Now in 2012, after eight wonderful years of reliable service, I still have my old Morphy Richards "Companion," and keep it at our holiday home where other relatives rely on it for most of the year. It has been thumped, dropped. kicked and at one point "went on holiday" only for it to reappear the next year, adopting a "garden gnome" scenario.
Nar'2s Quick Skip Product Spec
FM/MW/LW, 3 bands from slider dial selectable control: Simple
Rotary volume control which also switches the radio on: Simple
Rotary tuning control - large and easy to grab.
Analogue tuning, headphone socket
LED mains power indicator - Also lights up with batteries when used.
FM telescopic aerial
General price: £14-95 (2004) to £19-99.
Generally speaking one of the features, which I love about this little radio, isn't the fact that it is simply designed, but because of its slightly oval shape it blends in easily with any kind of décor.

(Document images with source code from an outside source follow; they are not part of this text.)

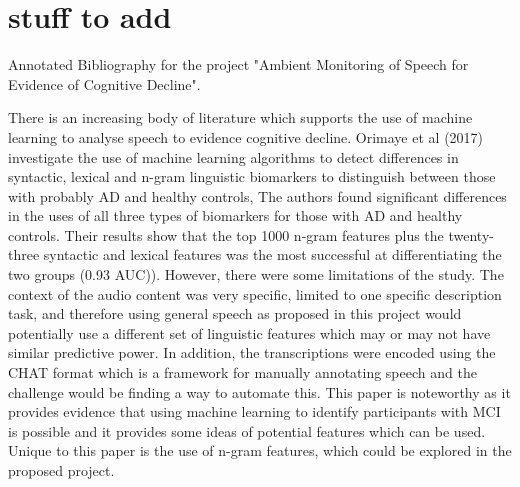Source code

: \documentclass[a4paper]{article}
\begin{document}
\section{stuff to add}
Annotated Bibliography for the project "Ambient Monitoring of Speech for Evidence of Cognitive Decline".
\newline
\par 
There is an increasing body of literature which supports the use of machine learning to analyse speech to evidence cognitive decline. Orimaye et al (2017) investigate the use of machine learning algorithms to detect differences in syntactic, lexical and n-gram linguistic biomarkers to distinguish between those with probably AD and healthy controls, The authors found significant differences in the uses of all three types of biomarkers for those with AD and healthy controls. Their results show that the top 1000 n-gram features plus the twenty-three syntactic and lexical features was the most successful at differentiating the two groups (0.93 AUC)). However, there were some limitations of the study. The context of the audio content was very specific, limited to one specific description task, and therefore using general speech as proposed in this project would potentially use a different set of linguistic features which may or may not have similar predictive power. In addition, the transcriptions were encoded using the CHAT format which is a framework for manually annotating speech and the challenge would be finding a way to automate this. This paper is noteworthy as it provides evidence that using machine learning to identify participants with MCI is possible and it provides some ideas of potential features which can be used. Unique to this paper is the use of n-gram features, which could be explored in the proposed project.
\newline
\par
\end{document}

I've had it in minimalist kitchens, 1980's country kitchens, and a practical kitchen and more recently in my parents kitchen before I bought them a Pure digital DAB radio and thanks to mum, its all black and white in there. As such and normally I don't spend a lot of paragraphs padding about the design but the Morphy Richards is a generally well shaped sound box with easy enough to see controls, well marked and professional looking in its wipe cleanable soft grey colour. The biggest gripe however isn't the fact that it has clearly marked controls but the radio dial, a strip on the top at the front of the radio can be hard to see, particularly from a distance although if you know your radio stations, then finding a station is easy enough from the weak action of the tuning dial which allows a precise action to hone in on all stations available from the FM/MW and LW wave bands available. The weak action of the dial may not give quality aspirations, but when my hands are caked in oil and baking, the dial is incredibly easy to turn!

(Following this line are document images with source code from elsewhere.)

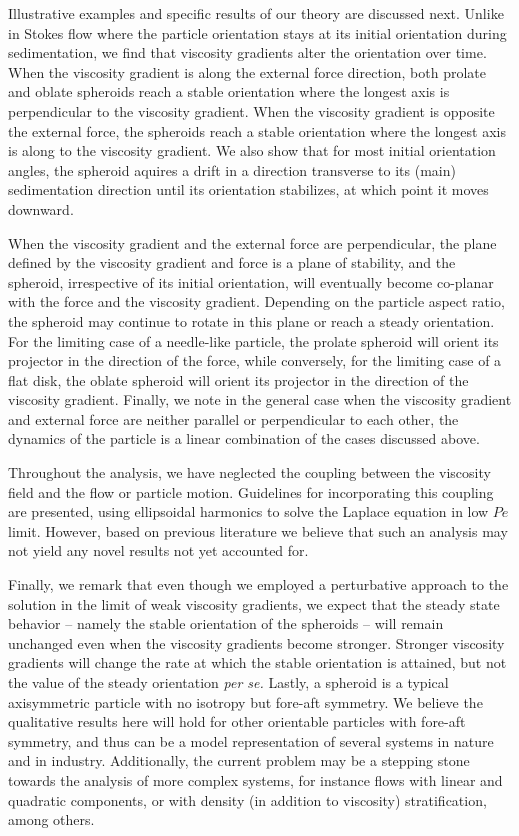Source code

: \documentclass{jfm}
\begin{document}
Illustrative examples and specific results of our theory are discussed next. Unlike in Stokes flow where the particle orientation stays at its initial orientation during sedimentation, we find that viscosity gradients alter the orientation over time. When the viscosity gradient is along the external force direction, both prolate and oblate spheroids reach a stable orientation where the longest axis is perpendicular to the viscosity gradient. When the viscosity gradient is opposite the external force, the spheroids reach a stable orientation where the longest axis is along to the viscosity gradient.  We also show that for most initial orientation angles, the spheroid aquires a drift in a direction transverse to its (main) sedimentation direction until its orientation stabilizes, at which point it moves downward. 

When the viscosity gradient and the external force are perpendicular, the plane defined by the viscosity gradient and force is a plane of stability, and the spheroid, irrespective of its initial orientation, will eventually become co-planar with the force and the viscosity gradient.  Depending on the particle aspect ratio, the spheroid may continue to rotate in this plane or reach a steady orientation. For the limiting case of a needle-like particle, the prolate spheroid will orient its projector in the direction of the force, while conversely, for the limiting case of a flat disk, the oblate spheroid will orient its projector in the direction of the viscosity gradient.  Finally, we note in the general case when the viscosity gradient and external force are neither parallel or perpendicular to each other, the dynamics of the particle is a linear combination of the cases discussed above.

Throughout the analysis, we have neglected the coupling between the viscosity field and the flow or particle motion. Guidelines for incorporating this coupling are presented, using ellipsoidal harmonics to solve the Laplace equation in low $Pe$ limit.  However, based on previous literature \citep{Vaseem_Elfring_Viscosity} we believe that such an analysis may not yield any novel results not yet accounted for.

Finally, we remark that even though we employed a perturbative approach to the solution in the limit of weak viscosity gradients, we expect that the steady state behavior -- namely the stable orientation of the spheroids -- will remain unchanged even when the viscosity gradients become stronger. Stronger viscosity gradients will change the rate at which the stable orientation is attained, but not the value of the steady orientation \textit{per se.}  Lastly, a spheroid is a typical axisymmetric particle with no isotropy but fore-aft symmetry. We believe the qualitative results here will hold for other orientable particles with fore-aft symmetry, and thus can be a model representation of several systems in nature and in industry. Additionally, the current problem may be a stepping stone towards the analysis of more complex systems, for instance flows with linear and quadratic components, or with density (in addition to viscosity) stratification, among others.
\end{document}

Where sound quality is concerned, the MR Companion R1902 is easy to make friends with! I think is okay for the price and at a time when radios just gave sound control and nothing else the Morphy Richards does exactly this. As such the tone on this radio is middle ground - it is internally set which means you can't control it - but it does have a bright tone with FM stations and a fair amount of bass rather than a bass box type radio designed to threaten your worktop or shelves with vibrations.

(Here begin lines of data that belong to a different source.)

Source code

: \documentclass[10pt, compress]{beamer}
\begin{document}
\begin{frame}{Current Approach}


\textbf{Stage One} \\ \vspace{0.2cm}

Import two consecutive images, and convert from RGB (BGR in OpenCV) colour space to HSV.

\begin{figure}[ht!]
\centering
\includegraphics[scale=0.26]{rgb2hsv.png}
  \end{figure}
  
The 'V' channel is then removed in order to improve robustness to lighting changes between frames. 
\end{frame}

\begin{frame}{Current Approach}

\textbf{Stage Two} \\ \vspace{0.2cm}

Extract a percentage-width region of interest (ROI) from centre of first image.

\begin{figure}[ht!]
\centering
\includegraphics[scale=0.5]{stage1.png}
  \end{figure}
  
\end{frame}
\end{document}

On MW and LW wave lengths however the tone isn't as bright but it may well have something to do with the radio tuning into stations rather than finding the right sound quality. The volume control is easily controlled and unlike some cheap analogue radios on the market, the control is infinite and precise - I can get this radio down to the lowest level so that only me and it can be heard when other folk are in, possibly on the phone or just chatting away; being a musician is hard to detract from normal life; I need constant music around me when studying or doing work.
Another issue that does need addressing is the stability of this product. Although it has an easy enough to carry handle which sits flush in its recess when not in use and a telescopic radio aerial that can be turned at a 180° angle, the weight of the radio comes in at around 680grams - hardly heavy. It is therefore prone to falling over if it isn't on a level flat surface and thanks to its general plastic construction there are no soft feet on the base to which it can grip surfaces.
Most of the time it can sit happily on an average window sill if it is left permanently plugged in, and once the plug is switched on a small LED red light comes on to show the radio is on. Batteries can be used in lieu of main power but then adds the weight in with two medium-sized 1.5 V batteries; this radio came in useful when a flat mate's car radio wasn't functioning and we needed the football scores!!
Over the years the volume and on control which acts as one has started to reveal static which produces a crackle at the start but like almost all analogue radios this can simply be removed by turning up the volume control up and down to get rid of any static once it is switched on in future use. Sometimes although easily marked I feel that the control could be a bit larger so that all sizes of hands can activate it.
Changing radio stations is very easy to do thanks to the fact that the radio only has one slide bar on the right hand side. An ear piece also allows owners the option to listen to the radio in privacy and although it is a Mono speaker set on the front, stereo headphones produce Mono sound rather than putting the sound into one ear phone as some radios have done in the past.
Now, where practicality is concerned, the Companion's basic grab handle fits flush as soon as it isn't required but over the years I've only ever used the handle to hang the radio off trees if I'm working out in the garden - but due to its thinner than normal shape like other radios where the external mains cord socket is located, Morphy Richards have been wise to fit everything flush - this means the radio can be hung up in my shed as opposed to having it sit ON a shelf, because the radio can fall over if it is left on an unsteady, angled shelf.